**Work item A**
Using the aircraft passage, list every number the P.580 description gives. Pair each number with what it measures or counts.
**Work item B**
According to the aircraft passage, what engines would power the P.579?

**Extract**
^^^^^^^^^^^^^^^^

The P.579 would have two VC10 standard fuselages coupled into a single airframe side by side, powered by four tail mounted Rolls Royce Medway RB 177 engines, span 182 ft, 5in, length 143ft, 10in, maximum take-off weight of 500,000 lbs and a total passenger capacity of 300 seats.
The P.580 went one better and had three fuselages powered by six tail mounted Rolls Royce Medways, span 201 ft, 8in, length 175ft, 10in, maximum take-off weight of 675,000 lbs and a total passenger capacity of 450 seats.
How would liked to have been seated in that middle tube. No view and hopefully no need to ever evacuate.
Someone mentioned a Fleet Air Arm AEW bird as butt ugly as the AEW Avenger. It occurred to me that this beast might be this critter:
Fairey Gannet, with the radome in the wrong place, to make it worse?
A whole row of them.
And even in the clean ASW version, they look screwed up.
Short version of ugly.
The folding wing tended to stick at the top of the Z-joint.

^^^^^^^^^^^^^^^^

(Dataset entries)
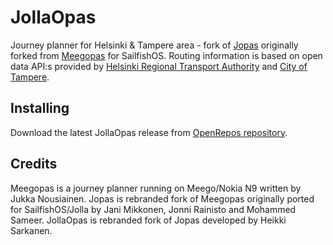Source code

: JollaOpas
=========

Journey planner for Helsinki & Tampere area - fork of [Jopas](https://github.com/rasjani/Jopas) originally forked from [Meegopas](https://github.com/junousia/Meegopas) for SailfishOS. Routing information is based on open data API:s provided by [Helsinki Regional Transport Authority](http://developer.reittiopas.fi/pages/en/http-get-interface-version-2.php) and [City of Tampere](http://developer.publictransport.tampere.fi/pages/en/http-get-interface.php).

Installing
----------
Download the latest JollaOpas release from [OpenRepos repository](https://openrepos.net/content/sarkh/jollaopas).

Credits
------
Meegopas is a journey planner running on Meego/Nokia N9 written by Jukka Nousiainen. Jopas is rebranded fork of Meegopas originally ported for SailfishOS/Jolla by Jani Mikkonen, Jonni Rainisto and Mohammed Sameer. JollaOpas is rebranded fork of Jopas developed by Heikki Sarkanen.
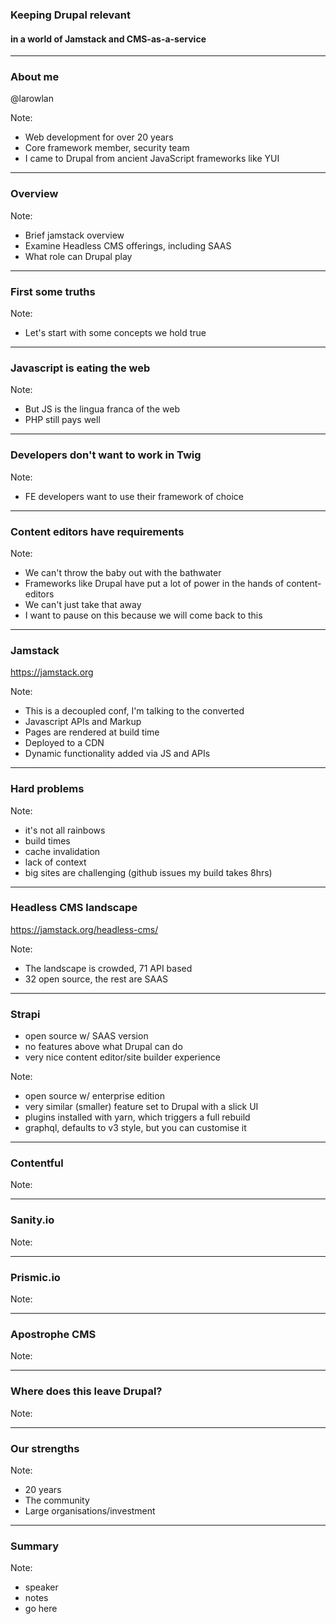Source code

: <!-- .slide: data-background="./images/water.jpg" -->
### Keeping Drupal relevant 
#### in a world of Jamstack and CMS-as-a-service

---

### About me

@larowlan

Note:

- Web development for over 20 years
- Core framework member, security team
- I came to Drupal from ancient JavaScript frameworks like YUI

---

### ️Overview

Note:

- Brief jamstack overview
- Examine Headless CMS offerings, including SAAS
- What role can Drupal play

---

### First some truths

Note:

- Let's start with some concepts we hold true

---

### Javascript is eating the web

Note:

- But JS is the lingua franca of the web
- PHP still pays well

---

### Developers don't want to work in Twig

Note:

- FE developers want to use their framework of choice

---

### Content editors have requirements

Note:

- We can't throw the baby out with the bathwater
- Frameworks like Drupal have put a lot of power in the hands of content-editors
- We can't just take that away
- I want to pause on this because we will come back to this

---

<!-- .slide: class="jamstack" -->
### Jamstack

https://jamstack.org

Note:

- This is a decoupled conf, I'm talking to the converted
- Javascript APIs and Markup
- Pages are rendered at build time
- Deployed to a CDN
- Dynamic functionality added via JS and APIs

---

### Hard problems

Note:

- it's not all rainbows
- build times
- cache invalidation
- lack of context
- big sites are challenging (github issues my build takes 8hrs)

---

### Headless CMS landscape

https://jamstack.org/headless-cms/

Note:

- The landscape is crowded, 71 API based 
- 32 open source, the rest are SAAS

---

### Strapi

* open source w/ SAAS version
* no features above what Drupal can do
* very nice content editor/site builder experience

Note:

- open source w/ enterprise edition
- very similar (smaller) feature set to Drupal with a slick UI
- plugins installed with yarn, which triggers a full rebuild
- graphql, defaults to v3 style, but you can customise it

---

### Contentful

Note: 

---

### Sanity.io

Note:

---

### Prismic.io

Note:

---

### Apostrophe CMS

Note:

---

### Where does this leave Drupal?

Note:

---

### Our strengths

Note:

- 20 years
- The community
- Large organisations/investment

---

### Summary

Note:

- speaker
- notes
- go here
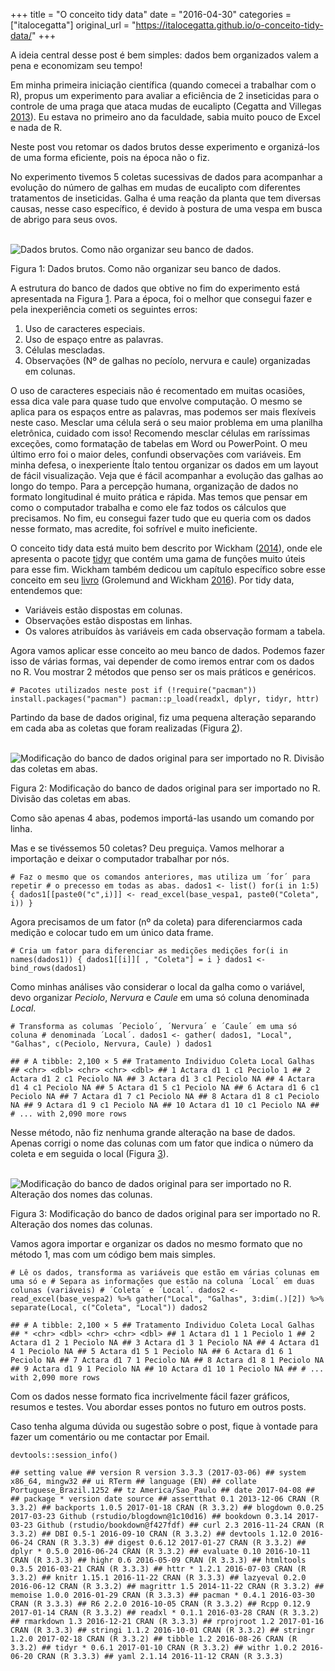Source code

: +++
title = "O conceito tidy data"
date = "2016-04-30"
categories = ["italocegatta"]
original_url = "https://italocegatta.github.io/o-conceito-tidy-data/"
+++

<p>
A ideia central desse post é bem simples: dados bem organizados valem a
pena e economizam seu tempo!
</p>
<p>
Em minha primeira iniciação científica (quando comecei a trabalhar com o
R), propus um experimento para avaliar a eficiência de 2 inseticidas
para o controle de uma praga que ataca mudas de eucalipto <span
class="citation">(Cegatta and Villegas
<a href="https://italocegatta.github.io/o-conceito-tidy-data/#ref-cegatta_eficiencia_2013">2013</a>)</span>.
Eu estava no primeiro ano da faculdade, sabia muito pouco de Excel e
nada de R.
</p>
<p>
Neste post vou retomar os dados brutos desse experimento e organizá-los
de uma forma eficiente, pois na época não o fiz.
</p>
<p>
No experimento tivemos 5 coletas sucessivas de dados para acompanhar a
evolução do número de galhas em mudas de eucalipto com diferentes
tratamentos de inseticidas. Galha é uma reação da planta que tem
diversas causas, nesse caso específico, é devido à postura de uma vespa
em busca de abrigo para seus ovos.
</p>
<br>
<span id="fig:fig-base"></span>
<img src="http://i.imgur.com/JsYqVH7.png" alt="Dados brutos. Como n&#xE3;o organizar seu banco de dados.">
<p class="caption">
Figura 1: Dados brutos. Como não organizar seu banco de dados.
</p>

<p>
A estrutura do banco de dados que obtive no fim do experimento está
apresentada na Figura
<a href="https://italocegatta.github.io/o-conceito-tidy-data/#fig:fig-base">1</a>.
Para a época, foi o melhor que consegui fazer e pela inexperiência
cometi os seguintes erros:
</p>
<ol>
<li>
Uso de caracteres especiais.
</li>
<li>
Uso de espaço entre as palavras.
</li>
<li>
Células mescladas.
</li>
<li>
Observações (Nº de galhas no pecíolo, nervura e caule) organizadas em
colunas.
</li>
</ol>
<p>
O uso de caracteres especiais não é recomentado em muitas ocasiões, essa
dica vale para quase tudo que envolve computação. O mesmo se aplica para
os espaços entre as palavras, mas podemos ser mais flexíveis neste caso.
Mesclar uma célula será o seu maior problema em uma planilha eletrônica,
cuidado com isso! Recomendo mesclar células em raríssimas exceções, como
formatação de tabelas em Word ou PowerPoint. O meu último erro foi o
maior deles, confundi observações com variáveis. Em minha defesa, o
inexperiente Ítalo tentou organizar os dados em um layout de fácil
visualização. Veja que é fácil acompanhar a evolução das galhas ao longo
do tempo. Para a percepção humana, organização de dados no formato
longitudinal é muito prática e rápida. Mas temos que pensar em como o
computador trabalha e como ele faz todos os cálculos que precisamos. No
fim, eu consegui fazer tudo que eu queria com os dados nesse formato,
mas acredite, foi sofrível e muito ineficiente.
</p>
<p>
O conceito tidy data está muito bem descrito por <span
class="citation">Wickham
(<a href="https://italocegatta.github.io/o-conceito-tidy-data/#ref-wickham_tidy_2014">2014</a>)</span>,
onde ele apresenta o pacote
<a href="https://cran.r-project.org/web/packages/tidyr/index.html">tidyr</a>
que contém uma gama de funções muito úteis para esse fim. Wickham também
dedicou um capítulo específico sobre esse conceito em seu
<a href="http://r4ds.had.co.nz/">livro</a> <span
class="citation">(Grolemund and Wickham
<a href="https://italocegatta.github.io/o-conceito-tidy-data/#ref-grolemund_r_2016">2016</a>)</span>.
Por tidy data, entendemos que:
</p>
<ul>
<li>
Variáveis estão dispostas em colunas.
</li>
<li>
Observações estão dispostas em linhas.
</li>
<li>
Os valores atribuídos às variáveis em cada observação formam a tabela.
</li>
</ul>
<p>
Agora vamos aplicar esse conceito ao meu banco de dados. Podemos fazer
isso de várias formas, vai depender de como iremos entrar com os dados
no R. Vou mostrar 2 métodos que penso ser os mais práticos e genéricos.
</p>
<pre class="r"><code># Pacotes utilizados neste post if (!require(&quot;pacman&quot;)) install.packages(&quot;pacman&quot;) pacman::p_load(readxl, dplyr, tidyr, httr)</code></pre>
<p>
Partindo da base de dados original, fiz uma pequena alteração separando
em cada aba as coletas que foram realizadas (Figura
<a href="https://italocegatta.github.io/o-conceito-tidy-data/#fig:fig-entrada1">2</a>).
</p>
<br>
<span id="fig:fig-entrada1"></span>
<img src="http://i.imgur.com/3AsFpmQ.png" alt="Modifica&#xE7;&#xE3;o do banco de dados original para ser importado no R. Divis&#xE3;o das coletas em abas.">
<p class="caption">
Figura 2: Modificação do banco de dados original para ser importado no
R. Divisão das coletas em abas.
</p>

<p>
Como são apenas 4 abas, podemos importá-las usando um comando por linha.
</p>
<p>
Mas e se tivéssemos 50 coletas? Deu preguiça. Vamos melhorar a
importação e deixar o computador trabalhar por nós.
</p>
<pre class="r"><code># Faz o mesmo que os comandos anteriores, mas utiliza um &#xB4;for&#xB4; para repetir # o precesso em todas as abas. dados1 &lt;- list() for(i in 1:5) { dados1[[paste0(&quot;c&quot;,i)]] &lt;- read_excel(base_vespa1, paste0(&quot;Coleta&quot;, i)) }</code></pre>
<p>
Agora precisamos de um fator (nº da coleta) para diferenciarmos cada
medição e colocar tudo em um único data frame.
</p>
<pre class="r"><code># Cria um fator para diferenciar as medi&#xE7;&#xF5;es medi&#xE7;&#xF5;es for(i in names(dados1)) { dados1[[i]][ , &quot;Coleta&quot;] = i } dados1 &lt;- bind_rows(dados1)</code></pre>
<p>
Como minhas análises vão considerar o local da galha como o variável,
devo organizar <em>Peciolo</em>, <em>Nervura</em> e <em>Caule</em> em
uma só coluna denominada <em>Local</em>.
</p>
<pre class="r"><code># Transforma as columas &#xB4;Peciolo&#xB4;, &#xB4;Nervura&#xB4; e &#xB4;Caule&#xB4; em uma s&#xF3; coluna # denominada &#xB4;Local&#xB4;. dados1 &lt;- gather( dados1, &quot;Local&quot;, &quot;Galhas&quot;, c(Peciolo, Nervura, Caule) ) dados1</code></pre>
<pre><code>## # A tibble: 2,100 &#xD7; 5 ## Tratamento Individuo Coleta Local Galhas ## &lt;chr&gt; &lt;dbl&gt; &lt;chr&gt; &lt;chr&gt; &lt;dbl&gt; ## 1 Actara d1 1 c1 Peciolo 1 ## 2 Actara d1 2 c1 Peciolo NA ## 3 Actara d1 3 c1 Peciolo NA ## 4 Actara d1 4 c1 Peciolo NA ## 5 Actara d1 5 c1 Peciolo NA ## 6 Actara d1 6 c1 Peciolo NA ## 7 Actara d1 7 c1 Peciolo NA ## 8 Actara d1 8 c1 Peciolo NA ## 9 Actara d1 9 c1 Peciolo NA ## 10 Actara d1 10 c1 Peciolo NA ## # ... with 2,090 more rows</code></pre>

<p>
Nesse método, não fiz nenhuma grande alteração na base de dados. Apenas
corrigi o nome das colunas com um fator que indica o número da coleta e
em seguida o local (Figura
<a href="https://italocegatta.github.io/o-conceito-tidy-data/#fig:fig-entrada2">3</a>).
</p>
<br>
<span id="fig:fig-entrada2"></span>
<img src="http://i.imgur.com/YGY8pvV.png" alt="Modifica&#xE7;&#xE3;o do banco de dados original para ser importado no R. Altera&#xE7;&#xE3;o dos nomes das colunas.">
<p class="caption">
Figura 3: Modificação do banco de dados original para ser importado no
R. Alteração dos nomes das colunas.
</p>

<p>
Vamos agora importar e organizar os dados no mesmo formato que no método
1, mas com um código bem mais simples.
</p>
<pre class="r"><code># L&#xEA; os dados, transforma as vari&#xE1;veis que est&#xE3;o em v&#xE1;rias colunas em uma s&#xF3; e # Separa as informa&#xE7;&#xF5;es que est&#xE3;o na coluna &#xB4;Local&#xB4; em duas colunas (vari&#xE1;veis) # &#xB4;Coleta&#xB4; e &#xB4;Local&#xB4;. dados2 &lt;- read_excel(base_vespa2) %&gt;% gather(&quot;Local&quot;, &quot;Galhas&quot;, 3:dim(.)[2]) %&gt;% separate(Local, c(&quot;Coleta&quot;, &quot;Local&quot;)) dados2</code></pre>
<pre><code>## # A tibble: 2,100 &#xD7; 5 ## Tratamento Individuo Coleta Local Galhas ## * &lt;chr&gt; &lt;dbl&gt; &lt;chr&gt; &lt;chr&gt; &lt;dbl&gt; ## 1 Actara d1 1 1 Peciolo 1 ## 2 Actara d1 2 1 Peciolo NA ## 3 Actara d1 3 1 Peciolo NA ## 4 Actara d1 4 1 Peciolo NA ## 5 Actara d1 5 1 Peciolo NA ## 6 Actara d1 6 1 Peciolo NA ## 7 Actara d1 7 1 Peciolo NA ## 8 Actara d1 8 1 Peciolo NA ## 9 Actara d1 9 1 Peciolo NA ## 10 Actara d1 10 1 Peciolo NA ## # ... with 2,090 more rows</code></pre>
<p>
Com os dados nesse formato fica incrivelmente fácil fazer gráficos,
resumos e testes. Vou abordar esses pontos no futuro em outros posts.
</p>
<p>
Caso tenha alguma dúvida ou sugestão sobre o post, fique à vontade para
fazer um comentário ou me contactar por Email.
</p>
<pre class="r"><code>devtools::session_info()</code></pre>
<pre><code>## setting value ## version R version 3.3.3 (2017-03-06) ## system x86_64, mingw32 ## ui RTerm ## language (EN) ## collate Portuguese_Brazil.1252 ## tz America/Sao_Paulo ## date 2017-04-08 ## ## package * version date source ## assertthat 0.1 2013-12-06 CRAN (R 3.3.2) ## backports 1.0.5 2017-01-18 CRAN (R 3.3.2) ## blogdown 0.0.25 2017-03-23 Github (rstudio/blogdown@1c10d16) ## bookdown 0.3.14 2017-03-23 Github (rstudio/bookdown@f427fdf) ## curl 2.3 2016-11-24 CRAN (R 3.3.2) ## DBI 0.5-1 2016-09-10 CRAN (R 3.3.2) ## devtools 1.12.0 2016-06-24 CRAN (R 3.3.3) ## digest 0.6.12 2017-01-27 CRAN (R 3.3.2) ## dplyr * 0.5.0 2016-06-24 CRAN (R 3.3.2) ## evaluate 0.10 2016-10-11 CRAN (R 3.3.3) ## highr 0.6 2016-05-09 CRAN (R 3.3.3) ## htmltools 0.3.5 2016-03-21 CRAN (R 3.3.3) ## httr * 1.2.1 2016-07-03 CRAN (R 3.3.2) ## knitr 1.15.1 2016-11-22 CRAN (R 3.3.3) ## lazyeval 0.2.0 2016-06-12 CRAN (R 3.3.2) ## magrittr 1.5 2014-11-22 CRAN (R 3.3.2) ## memoise 1.0.0 2016-01-29 CRAN (R 3.3.3) ## pacman * 0.4.1 2016-03-30 CRAN (R 3.3.3) ## R6 2.2.0 2016-10-05 CRAN (R 3.3.2) ## Rcpp 0.12.9 2017-01-14 CRAN (R 3.3.2) ## readxl * 0.1.1 2016-03-28 CRAN (R 3.3.2) ## rmarkdown 1.3 2016-12-21 CRAN (R 3.3.3) ## rprojroot 1.2 2017-01-16 CRAN (R 3.3.3) ## stringi 1.1.2 2016-10-01 CRAN (R 3.3.2) ## stringr 1.2.0 2017-02-18 CRAN (R 3.3.2) ## tibble 1.2 2016-08-26 CRAN (R 3.3.2) ## tidyr * 0.6.1 2017-01-10 CRAN (R 3.3.2) ## withr 1.0.2 2016-06-20 CRAN (R 3.3.3) ## yaml 2.1.14 2016-11-12 CRAN (R 3.3.3)</code></pre>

^^^^^^^^^^^^^^^^

**Task response A**
- Fuselages: three
- Engines: six tail-mounted Rolls Royce Medways
- Span: 201 ft, 8 in
- Length: 175 ft, 10 in
- Maximum take-off weight: 675,000 lbs
- Total passenger capacity: 450 seats

**Task response B**
Four tail-mounted Rolls Royce Medway RB 177 engines.